Check each line of the data below for the string "needed", then report how many lines have it and nothing else.

☆ ☆ ☆

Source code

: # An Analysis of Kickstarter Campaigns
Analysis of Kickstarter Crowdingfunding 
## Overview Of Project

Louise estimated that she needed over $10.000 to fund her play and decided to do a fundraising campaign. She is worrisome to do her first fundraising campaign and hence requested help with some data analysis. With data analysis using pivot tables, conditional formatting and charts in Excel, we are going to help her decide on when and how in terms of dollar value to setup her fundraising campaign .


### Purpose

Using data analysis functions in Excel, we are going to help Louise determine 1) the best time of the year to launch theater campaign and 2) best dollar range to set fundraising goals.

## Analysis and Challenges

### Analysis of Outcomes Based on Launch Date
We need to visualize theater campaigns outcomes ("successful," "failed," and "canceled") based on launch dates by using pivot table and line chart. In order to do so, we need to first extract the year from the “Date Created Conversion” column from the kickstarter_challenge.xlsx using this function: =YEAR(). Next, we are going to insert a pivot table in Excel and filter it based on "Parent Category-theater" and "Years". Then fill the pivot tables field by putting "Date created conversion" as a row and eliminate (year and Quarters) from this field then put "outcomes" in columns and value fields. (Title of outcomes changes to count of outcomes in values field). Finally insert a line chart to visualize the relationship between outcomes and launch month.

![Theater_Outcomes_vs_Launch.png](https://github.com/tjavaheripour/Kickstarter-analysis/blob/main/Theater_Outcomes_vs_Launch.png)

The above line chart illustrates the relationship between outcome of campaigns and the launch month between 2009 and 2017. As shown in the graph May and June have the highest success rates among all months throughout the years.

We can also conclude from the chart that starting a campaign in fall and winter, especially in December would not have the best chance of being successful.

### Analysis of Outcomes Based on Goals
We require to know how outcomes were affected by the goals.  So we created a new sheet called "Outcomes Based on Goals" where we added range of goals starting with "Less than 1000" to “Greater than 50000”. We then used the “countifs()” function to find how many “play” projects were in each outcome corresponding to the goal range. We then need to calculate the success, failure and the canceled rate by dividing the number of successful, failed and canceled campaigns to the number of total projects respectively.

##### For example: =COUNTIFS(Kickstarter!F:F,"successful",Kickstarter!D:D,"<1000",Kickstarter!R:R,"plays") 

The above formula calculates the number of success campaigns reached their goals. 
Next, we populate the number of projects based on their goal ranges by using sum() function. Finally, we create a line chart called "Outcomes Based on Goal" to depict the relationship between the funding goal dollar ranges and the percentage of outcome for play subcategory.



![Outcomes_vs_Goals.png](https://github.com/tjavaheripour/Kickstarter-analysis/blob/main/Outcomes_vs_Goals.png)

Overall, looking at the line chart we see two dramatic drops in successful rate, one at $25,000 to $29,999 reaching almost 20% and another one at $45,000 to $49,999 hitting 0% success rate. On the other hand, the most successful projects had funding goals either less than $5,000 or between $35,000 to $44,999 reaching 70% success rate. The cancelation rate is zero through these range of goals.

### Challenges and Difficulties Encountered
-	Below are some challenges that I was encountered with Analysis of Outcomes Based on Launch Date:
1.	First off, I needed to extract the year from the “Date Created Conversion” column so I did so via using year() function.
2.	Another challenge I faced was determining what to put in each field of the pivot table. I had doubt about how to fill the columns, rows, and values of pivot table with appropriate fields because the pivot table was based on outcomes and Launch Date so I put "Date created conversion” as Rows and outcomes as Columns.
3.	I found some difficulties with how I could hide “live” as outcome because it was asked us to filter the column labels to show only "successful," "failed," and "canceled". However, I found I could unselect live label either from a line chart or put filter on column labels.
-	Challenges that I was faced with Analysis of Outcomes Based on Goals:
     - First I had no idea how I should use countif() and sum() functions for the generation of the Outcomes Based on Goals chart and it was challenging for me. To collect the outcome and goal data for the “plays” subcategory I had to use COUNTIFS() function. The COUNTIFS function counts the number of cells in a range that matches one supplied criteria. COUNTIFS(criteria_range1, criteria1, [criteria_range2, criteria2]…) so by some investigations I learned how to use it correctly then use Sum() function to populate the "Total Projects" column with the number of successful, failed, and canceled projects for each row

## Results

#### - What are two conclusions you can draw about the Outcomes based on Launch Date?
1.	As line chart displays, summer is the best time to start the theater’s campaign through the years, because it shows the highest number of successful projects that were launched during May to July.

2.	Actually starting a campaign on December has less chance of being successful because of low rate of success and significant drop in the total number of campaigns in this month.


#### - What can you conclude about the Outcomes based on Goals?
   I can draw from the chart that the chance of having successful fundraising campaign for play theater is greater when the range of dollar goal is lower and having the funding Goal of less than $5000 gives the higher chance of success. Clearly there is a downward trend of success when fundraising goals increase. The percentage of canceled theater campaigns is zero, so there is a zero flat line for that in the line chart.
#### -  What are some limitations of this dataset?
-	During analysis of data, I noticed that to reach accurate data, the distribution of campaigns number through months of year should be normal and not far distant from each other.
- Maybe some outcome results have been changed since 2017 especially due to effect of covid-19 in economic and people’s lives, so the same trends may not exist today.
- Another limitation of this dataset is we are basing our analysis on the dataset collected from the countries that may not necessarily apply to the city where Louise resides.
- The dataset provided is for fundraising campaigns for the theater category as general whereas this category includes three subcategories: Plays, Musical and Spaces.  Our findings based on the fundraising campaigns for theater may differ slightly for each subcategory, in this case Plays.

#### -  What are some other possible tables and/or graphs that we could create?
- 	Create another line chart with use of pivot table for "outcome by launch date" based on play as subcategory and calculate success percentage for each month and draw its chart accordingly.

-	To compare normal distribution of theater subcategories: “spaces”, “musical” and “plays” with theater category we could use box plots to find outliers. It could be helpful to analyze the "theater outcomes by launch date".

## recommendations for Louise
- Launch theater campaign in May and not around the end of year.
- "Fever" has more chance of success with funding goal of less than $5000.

☆ ☆ ☆

_Exercise answer_:
2